The beautiful table and decorations

Hand-made gift bags
Link to my birthday surprise video


http://youtu.be/NTcMP4qoHpM
Link to my class dancing to "Cotton Eye Joe".  Thought I'd bring a little country to Honduras.

So, I have always been a big believer in that God works in mysterious ways, and this may seem like a very small way, but it was one that has meant so much to me.  I have been wanting a really good book to read for my quiet time and had heard awesome things about "Radical" by David Platt.  There really aren't any options for buying such a book here and downloading sucks up our internet.  God must have known that I wanted and needed to read this book because my Aunt Ricki bought it for me and sent it as a surprise.  I was thrilled!!  I have spent the last few days reading, and let me tell you, it's intense.  If you have not picked up this book, you need to.  I am just two chapters in and it is changing my life.  The whole revelation behind the book is how we have taken Christ and the gospel and manipulated it into what we think it should be.

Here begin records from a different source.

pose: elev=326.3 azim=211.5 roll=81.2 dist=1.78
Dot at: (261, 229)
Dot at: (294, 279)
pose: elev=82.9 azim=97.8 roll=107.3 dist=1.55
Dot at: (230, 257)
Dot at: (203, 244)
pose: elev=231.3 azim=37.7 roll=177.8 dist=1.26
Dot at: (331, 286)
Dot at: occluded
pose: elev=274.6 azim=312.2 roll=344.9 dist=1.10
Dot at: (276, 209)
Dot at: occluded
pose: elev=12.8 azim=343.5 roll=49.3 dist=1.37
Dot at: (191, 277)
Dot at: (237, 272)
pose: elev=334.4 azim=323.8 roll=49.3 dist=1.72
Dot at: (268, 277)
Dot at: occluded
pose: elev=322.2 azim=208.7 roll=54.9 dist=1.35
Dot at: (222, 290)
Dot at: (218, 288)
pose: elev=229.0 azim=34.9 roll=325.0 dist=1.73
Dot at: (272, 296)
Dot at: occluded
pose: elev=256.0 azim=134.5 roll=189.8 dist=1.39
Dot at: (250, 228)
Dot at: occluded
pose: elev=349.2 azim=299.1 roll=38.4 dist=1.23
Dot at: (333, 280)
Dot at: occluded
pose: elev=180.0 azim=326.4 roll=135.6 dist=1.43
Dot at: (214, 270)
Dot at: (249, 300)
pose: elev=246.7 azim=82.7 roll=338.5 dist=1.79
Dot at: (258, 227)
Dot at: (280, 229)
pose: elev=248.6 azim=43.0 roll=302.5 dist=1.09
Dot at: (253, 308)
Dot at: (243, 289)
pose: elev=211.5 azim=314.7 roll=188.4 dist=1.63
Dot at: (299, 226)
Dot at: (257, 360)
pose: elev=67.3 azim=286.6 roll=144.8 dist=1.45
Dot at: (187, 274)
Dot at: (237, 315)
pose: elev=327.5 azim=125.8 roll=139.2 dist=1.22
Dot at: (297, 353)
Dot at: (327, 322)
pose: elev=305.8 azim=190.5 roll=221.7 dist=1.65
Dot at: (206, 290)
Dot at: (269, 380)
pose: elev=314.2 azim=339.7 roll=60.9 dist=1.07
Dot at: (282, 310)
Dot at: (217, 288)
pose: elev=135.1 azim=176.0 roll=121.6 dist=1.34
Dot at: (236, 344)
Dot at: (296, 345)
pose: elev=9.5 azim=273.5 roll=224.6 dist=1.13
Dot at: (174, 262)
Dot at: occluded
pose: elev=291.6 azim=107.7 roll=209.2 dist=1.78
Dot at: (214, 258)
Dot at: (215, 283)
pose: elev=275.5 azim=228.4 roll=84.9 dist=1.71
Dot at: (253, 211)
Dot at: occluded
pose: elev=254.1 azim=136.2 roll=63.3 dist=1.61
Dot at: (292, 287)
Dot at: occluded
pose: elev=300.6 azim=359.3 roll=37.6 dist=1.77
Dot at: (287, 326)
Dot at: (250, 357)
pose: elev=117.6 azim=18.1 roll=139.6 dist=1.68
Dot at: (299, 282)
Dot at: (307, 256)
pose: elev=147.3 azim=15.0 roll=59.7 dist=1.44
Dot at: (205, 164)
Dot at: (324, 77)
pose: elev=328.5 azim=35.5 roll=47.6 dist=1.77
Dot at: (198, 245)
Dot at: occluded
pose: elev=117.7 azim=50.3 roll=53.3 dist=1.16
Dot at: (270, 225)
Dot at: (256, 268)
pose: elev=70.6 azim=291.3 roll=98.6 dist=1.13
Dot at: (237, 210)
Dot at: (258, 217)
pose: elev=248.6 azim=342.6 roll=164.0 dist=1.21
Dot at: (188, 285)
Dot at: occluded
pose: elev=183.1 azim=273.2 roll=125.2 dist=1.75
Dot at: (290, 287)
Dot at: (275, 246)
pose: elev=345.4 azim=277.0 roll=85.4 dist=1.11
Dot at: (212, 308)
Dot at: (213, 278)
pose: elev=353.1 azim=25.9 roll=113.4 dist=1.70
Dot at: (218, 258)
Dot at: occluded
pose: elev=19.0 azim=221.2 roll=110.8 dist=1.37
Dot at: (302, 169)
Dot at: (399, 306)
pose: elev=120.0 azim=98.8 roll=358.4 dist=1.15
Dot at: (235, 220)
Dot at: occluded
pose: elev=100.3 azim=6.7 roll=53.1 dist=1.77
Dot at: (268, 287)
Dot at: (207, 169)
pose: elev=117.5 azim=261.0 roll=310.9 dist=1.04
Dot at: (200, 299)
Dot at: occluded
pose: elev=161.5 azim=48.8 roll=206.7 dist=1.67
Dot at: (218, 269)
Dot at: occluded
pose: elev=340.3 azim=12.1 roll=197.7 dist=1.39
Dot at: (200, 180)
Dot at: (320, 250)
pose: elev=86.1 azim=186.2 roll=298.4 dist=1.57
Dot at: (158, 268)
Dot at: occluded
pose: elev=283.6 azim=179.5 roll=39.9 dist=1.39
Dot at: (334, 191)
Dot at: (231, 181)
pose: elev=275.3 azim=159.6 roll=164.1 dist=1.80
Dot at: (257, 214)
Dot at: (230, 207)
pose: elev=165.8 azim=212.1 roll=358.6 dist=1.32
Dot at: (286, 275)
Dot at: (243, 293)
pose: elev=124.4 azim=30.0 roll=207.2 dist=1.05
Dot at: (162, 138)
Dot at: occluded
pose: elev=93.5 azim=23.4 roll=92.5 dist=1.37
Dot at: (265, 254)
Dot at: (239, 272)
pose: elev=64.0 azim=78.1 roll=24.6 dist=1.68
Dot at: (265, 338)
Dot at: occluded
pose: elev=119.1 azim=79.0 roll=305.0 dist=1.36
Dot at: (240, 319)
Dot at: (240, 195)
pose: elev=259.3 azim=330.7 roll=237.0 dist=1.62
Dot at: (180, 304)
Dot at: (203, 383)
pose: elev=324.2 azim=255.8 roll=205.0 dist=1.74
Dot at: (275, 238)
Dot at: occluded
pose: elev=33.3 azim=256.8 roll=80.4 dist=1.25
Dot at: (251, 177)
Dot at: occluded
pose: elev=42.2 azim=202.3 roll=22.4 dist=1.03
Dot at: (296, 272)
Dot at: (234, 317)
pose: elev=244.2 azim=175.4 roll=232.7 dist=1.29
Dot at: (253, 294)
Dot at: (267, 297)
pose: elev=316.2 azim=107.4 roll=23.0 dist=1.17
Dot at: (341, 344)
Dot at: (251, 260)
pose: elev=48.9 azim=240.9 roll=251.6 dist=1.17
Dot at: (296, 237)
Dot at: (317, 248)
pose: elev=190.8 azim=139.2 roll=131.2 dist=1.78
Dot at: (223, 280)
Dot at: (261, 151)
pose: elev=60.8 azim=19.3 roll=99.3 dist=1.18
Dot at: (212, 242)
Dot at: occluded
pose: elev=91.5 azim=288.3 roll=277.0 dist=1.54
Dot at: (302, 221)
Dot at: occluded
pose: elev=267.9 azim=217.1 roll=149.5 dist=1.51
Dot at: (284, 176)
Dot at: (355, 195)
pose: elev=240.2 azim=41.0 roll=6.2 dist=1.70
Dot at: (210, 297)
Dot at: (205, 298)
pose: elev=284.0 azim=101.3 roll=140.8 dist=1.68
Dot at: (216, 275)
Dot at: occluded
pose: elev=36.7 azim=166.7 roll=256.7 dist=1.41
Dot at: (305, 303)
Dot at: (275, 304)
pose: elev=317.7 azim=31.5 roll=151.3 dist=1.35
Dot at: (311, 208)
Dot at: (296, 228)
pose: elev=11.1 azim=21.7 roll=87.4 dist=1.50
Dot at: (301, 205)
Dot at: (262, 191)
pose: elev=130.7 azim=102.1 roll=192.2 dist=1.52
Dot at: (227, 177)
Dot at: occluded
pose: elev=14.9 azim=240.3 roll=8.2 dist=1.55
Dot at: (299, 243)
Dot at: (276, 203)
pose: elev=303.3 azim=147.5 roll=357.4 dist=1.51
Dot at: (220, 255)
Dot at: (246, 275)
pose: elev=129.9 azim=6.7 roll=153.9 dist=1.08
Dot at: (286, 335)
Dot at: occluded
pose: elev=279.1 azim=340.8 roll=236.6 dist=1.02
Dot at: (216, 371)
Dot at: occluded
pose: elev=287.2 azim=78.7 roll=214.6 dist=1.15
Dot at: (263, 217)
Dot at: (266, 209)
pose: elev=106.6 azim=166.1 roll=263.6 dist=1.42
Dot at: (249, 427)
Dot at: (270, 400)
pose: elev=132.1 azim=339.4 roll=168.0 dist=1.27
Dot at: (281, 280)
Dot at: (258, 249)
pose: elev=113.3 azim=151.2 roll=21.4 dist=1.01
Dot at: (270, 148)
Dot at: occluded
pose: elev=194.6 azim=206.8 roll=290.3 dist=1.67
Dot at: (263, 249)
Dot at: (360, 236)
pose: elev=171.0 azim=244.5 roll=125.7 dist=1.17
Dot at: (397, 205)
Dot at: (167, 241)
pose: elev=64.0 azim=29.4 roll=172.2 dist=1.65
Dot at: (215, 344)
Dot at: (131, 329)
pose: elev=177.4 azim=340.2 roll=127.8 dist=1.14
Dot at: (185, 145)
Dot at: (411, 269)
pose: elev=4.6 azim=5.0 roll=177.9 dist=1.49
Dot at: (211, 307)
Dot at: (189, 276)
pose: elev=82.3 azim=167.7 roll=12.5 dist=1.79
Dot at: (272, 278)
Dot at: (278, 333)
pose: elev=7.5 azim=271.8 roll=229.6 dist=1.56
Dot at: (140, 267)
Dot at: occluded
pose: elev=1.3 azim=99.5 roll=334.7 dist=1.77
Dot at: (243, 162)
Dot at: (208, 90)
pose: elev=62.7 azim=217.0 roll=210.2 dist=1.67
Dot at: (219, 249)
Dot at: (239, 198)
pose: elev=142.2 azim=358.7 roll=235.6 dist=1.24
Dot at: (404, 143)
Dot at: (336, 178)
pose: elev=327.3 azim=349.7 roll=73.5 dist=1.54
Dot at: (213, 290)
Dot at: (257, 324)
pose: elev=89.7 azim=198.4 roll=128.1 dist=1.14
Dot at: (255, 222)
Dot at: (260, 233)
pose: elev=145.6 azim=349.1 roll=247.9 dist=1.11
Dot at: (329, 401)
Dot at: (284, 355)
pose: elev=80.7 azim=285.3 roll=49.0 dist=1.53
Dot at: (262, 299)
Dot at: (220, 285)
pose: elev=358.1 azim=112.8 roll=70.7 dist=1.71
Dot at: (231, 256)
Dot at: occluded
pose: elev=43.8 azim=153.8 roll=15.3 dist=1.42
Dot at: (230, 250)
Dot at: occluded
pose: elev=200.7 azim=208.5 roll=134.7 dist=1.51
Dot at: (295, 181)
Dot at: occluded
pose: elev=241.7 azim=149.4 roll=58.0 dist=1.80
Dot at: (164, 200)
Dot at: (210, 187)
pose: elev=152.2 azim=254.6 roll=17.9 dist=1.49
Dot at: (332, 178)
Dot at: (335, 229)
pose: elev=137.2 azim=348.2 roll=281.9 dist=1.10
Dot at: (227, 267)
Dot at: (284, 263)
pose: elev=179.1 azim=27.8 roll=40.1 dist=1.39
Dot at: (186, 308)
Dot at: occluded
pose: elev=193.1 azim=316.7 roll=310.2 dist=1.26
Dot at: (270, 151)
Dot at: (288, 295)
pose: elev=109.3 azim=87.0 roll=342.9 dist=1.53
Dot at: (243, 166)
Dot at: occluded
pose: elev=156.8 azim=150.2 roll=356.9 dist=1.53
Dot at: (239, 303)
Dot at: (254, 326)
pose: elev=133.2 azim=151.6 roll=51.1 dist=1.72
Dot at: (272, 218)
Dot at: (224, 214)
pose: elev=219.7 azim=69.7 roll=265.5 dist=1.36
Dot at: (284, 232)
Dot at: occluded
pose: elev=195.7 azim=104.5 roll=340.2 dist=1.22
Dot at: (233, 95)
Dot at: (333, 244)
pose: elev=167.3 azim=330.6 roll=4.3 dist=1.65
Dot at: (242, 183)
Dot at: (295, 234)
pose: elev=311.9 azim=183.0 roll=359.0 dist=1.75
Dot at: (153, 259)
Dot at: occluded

I want to share a quick excerpt with you.  Just to preface, Platt is writing about a trip he was planning to take in 2004 to Sudan.  He was reading a Christian news publication and came across two headlines side by side.

On the left one headline read, "First Baptist Church Celebrates New $23 Million Building"....On the right was a much smaller aticle.  The headline for it read, "Baptist Relief Helps Sudanese Refugees"...Now, remember what was on the left: "First Baptist Church Celebrates New $23 Million Building."  On the right the article said, "Baptists have raised $5,000 to send to refugees in western Sudan."  
Five thousdand dollars.
That is not enough to get a plan into Sudan, much less one drop of water to people who need it.

I literally gasped out loud when I read this.  When did we become this way?  When did our priorities become the outward appearance of buildings, rather than the needs and salvation of people?  I will be the first to admit that I focus too much on the outward and what looks good.  Like I said, this book changes your life!  I won't spoil it for you, but we have created a God in our minds that isn't even close to the true God.  We like our nice buildings, catchy songs, and fun retreats, but what if our relationship with God meant that we had to hide in dark room terrified that we would be killed if we were found?  The book talks about this; there are people in Asia who spend 12 or more hours a day in pursuit of God and His word, while hiding in a dark room - no lights, comfortable chairs, screens, projectors, or instruments.  Would God and His word be enough for you?  Shame on me for feeling so sad and sorry for myself when i first arrived here.  Yes, I was away from what I considered "normal" or "comfortable" but I did not have to hide; I live in a beautiful house, always have food to eat, transportation, and spend my day teaching at a Christian school where we worship God freely.  What will it take for us to realize that God IS enough?  I urge you, read this book, learn from it, and step away from comfortable.  Nothing Christ did was comfortable.